# Data excerpts:
-=-=-
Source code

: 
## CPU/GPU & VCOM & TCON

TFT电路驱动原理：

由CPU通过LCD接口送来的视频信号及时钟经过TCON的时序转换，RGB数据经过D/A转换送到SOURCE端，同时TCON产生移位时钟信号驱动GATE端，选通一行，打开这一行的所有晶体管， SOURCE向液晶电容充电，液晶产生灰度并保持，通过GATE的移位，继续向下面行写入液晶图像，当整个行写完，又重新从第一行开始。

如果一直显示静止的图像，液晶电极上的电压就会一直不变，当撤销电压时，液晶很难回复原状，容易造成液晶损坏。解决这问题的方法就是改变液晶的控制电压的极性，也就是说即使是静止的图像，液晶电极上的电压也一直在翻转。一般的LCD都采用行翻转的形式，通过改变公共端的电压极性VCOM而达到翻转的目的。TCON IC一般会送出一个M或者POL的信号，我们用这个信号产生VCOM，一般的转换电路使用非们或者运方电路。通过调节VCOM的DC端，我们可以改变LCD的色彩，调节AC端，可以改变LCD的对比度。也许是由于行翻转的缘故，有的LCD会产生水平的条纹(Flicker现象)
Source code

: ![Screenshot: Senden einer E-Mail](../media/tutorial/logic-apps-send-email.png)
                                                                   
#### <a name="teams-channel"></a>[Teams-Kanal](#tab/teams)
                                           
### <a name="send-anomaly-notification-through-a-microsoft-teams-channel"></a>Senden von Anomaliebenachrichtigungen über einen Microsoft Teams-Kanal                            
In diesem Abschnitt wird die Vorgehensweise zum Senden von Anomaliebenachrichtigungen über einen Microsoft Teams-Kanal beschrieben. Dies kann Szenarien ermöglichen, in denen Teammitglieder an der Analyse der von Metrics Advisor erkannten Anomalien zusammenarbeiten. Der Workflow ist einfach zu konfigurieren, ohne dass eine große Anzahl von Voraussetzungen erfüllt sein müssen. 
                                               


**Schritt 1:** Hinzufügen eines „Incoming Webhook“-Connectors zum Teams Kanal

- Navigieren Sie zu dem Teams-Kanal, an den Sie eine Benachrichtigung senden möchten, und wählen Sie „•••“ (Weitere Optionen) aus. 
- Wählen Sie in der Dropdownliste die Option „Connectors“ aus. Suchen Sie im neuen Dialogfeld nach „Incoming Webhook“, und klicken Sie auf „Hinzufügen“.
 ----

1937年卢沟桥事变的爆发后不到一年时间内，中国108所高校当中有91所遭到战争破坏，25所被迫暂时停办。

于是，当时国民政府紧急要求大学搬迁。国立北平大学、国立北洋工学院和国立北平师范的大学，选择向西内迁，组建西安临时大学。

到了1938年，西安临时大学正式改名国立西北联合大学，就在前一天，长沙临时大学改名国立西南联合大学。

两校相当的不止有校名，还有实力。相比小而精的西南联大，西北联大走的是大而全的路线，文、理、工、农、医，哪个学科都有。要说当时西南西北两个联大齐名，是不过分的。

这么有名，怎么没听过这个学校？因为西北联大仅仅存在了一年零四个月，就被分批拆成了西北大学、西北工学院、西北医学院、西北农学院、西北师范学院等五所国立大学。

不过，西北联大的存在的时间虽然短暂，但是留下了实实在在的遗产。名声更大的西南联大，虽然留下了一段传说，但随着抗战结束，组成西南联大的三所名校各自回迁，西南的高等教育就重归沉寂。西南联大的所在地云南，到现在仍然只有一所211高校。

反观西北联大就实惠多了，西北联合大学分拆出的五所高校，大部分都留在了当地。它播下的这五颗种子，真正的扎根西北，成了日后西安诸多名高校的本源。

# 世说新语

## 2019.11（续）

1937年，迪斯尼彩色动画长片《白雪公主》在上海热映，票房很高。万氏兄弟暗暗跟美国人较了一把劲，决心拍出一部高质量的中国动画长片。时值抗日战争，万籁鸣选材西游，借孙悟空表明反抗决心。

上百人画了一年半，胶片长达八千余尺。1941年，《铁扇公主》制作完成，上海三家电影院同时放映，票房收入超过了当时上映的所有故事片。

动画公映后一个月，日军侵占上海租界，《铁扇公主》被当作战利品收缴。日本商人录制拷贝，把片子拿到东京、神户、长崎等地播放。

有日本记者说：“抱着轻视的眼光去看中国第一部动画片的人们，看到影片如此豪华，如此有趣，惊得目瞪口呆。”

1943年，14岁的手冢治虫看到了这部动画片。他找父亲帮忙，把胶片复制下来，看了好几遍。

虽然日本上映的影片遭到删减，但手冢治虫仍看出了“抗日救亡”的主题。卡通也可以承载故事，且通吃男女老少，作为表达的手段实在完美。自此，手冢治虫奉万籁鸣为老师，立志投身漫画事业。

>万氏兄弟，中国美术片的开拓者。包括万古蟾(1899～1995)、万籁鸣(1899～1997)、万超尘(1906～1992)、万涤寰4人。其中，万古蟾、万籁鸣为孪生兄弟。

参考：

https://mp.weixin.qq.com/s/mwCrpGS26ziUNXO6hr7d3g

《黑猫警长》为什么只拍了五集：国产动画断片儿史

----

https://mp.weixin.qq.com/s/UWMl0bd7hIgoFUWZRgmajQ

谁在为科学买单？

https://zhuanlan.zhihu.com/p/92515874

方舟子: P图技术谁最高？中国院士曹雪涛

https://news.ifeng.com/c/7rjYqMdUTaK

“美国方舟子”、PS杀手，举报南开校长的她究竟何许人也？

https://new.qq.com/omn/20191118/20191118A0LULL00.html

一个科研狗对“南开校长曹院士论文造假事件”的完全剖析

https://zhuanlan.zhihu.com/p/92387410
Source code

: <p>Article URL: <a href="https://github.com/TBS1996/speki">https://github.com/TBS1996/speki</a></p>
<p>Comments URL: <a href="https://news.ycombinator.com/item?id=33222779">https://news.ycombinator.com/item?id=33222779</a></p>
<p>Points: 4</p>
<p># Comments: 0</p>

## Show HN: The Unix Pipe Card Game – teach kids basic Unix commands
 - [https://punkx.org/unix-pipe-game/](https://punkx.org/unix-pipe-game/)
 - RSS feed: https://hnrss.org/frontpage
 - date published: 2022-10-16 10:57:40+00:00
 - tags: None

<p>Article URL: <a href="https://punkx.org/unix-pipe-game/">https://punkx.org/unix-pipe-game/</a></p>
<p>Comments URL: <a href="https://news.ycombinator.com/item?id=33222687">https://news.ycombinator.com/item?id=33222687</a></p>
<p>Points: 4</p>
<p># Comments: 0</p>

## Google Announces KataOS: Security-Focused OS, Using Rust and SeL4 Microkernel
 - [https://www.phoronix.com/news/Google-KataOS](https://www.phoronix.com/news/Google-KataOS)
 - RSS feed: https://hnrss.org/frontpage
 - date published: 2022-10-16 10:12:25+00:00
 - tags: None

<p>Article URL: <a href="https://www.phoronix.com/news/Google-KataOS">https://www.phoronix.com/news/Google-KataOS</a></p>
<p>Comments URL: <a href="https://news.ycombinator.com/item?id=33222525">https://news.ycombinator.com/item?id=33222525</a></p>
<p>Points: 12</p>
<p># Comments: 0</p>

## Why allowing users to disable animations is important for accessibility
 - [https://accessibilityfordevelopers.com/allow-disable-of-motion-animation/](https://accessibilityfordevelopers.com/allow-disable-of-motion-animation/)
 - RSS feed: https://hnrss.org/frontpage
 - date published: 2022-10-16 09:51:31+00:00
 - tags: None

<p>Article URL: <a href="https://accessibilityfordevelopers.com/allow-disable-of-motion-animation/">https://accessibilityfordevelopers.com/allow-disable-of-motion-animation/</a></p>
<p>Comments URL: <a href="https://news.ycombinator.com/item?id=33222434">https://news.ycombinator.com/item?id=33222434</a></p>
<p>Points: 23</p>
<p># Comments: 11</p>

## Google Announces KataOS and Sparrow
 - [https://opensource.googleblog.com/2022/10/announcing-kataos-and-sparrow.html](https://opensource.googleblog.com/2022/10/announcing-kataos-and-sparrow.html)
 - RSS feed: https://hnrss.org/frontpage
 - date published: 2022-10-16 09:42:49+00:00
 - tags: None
-=-=-
# Task brief:
Gather from the data above every line with the string "date".

# Answer space:
 - date published: 2022-10-16 10:57:40+00:00
 - date published: 2022-10-16 10:12:25+00:00
 - date published: 2022-10-16 09:51:31+00:00
 - date published: 2022-10-16 09:42:49+00:00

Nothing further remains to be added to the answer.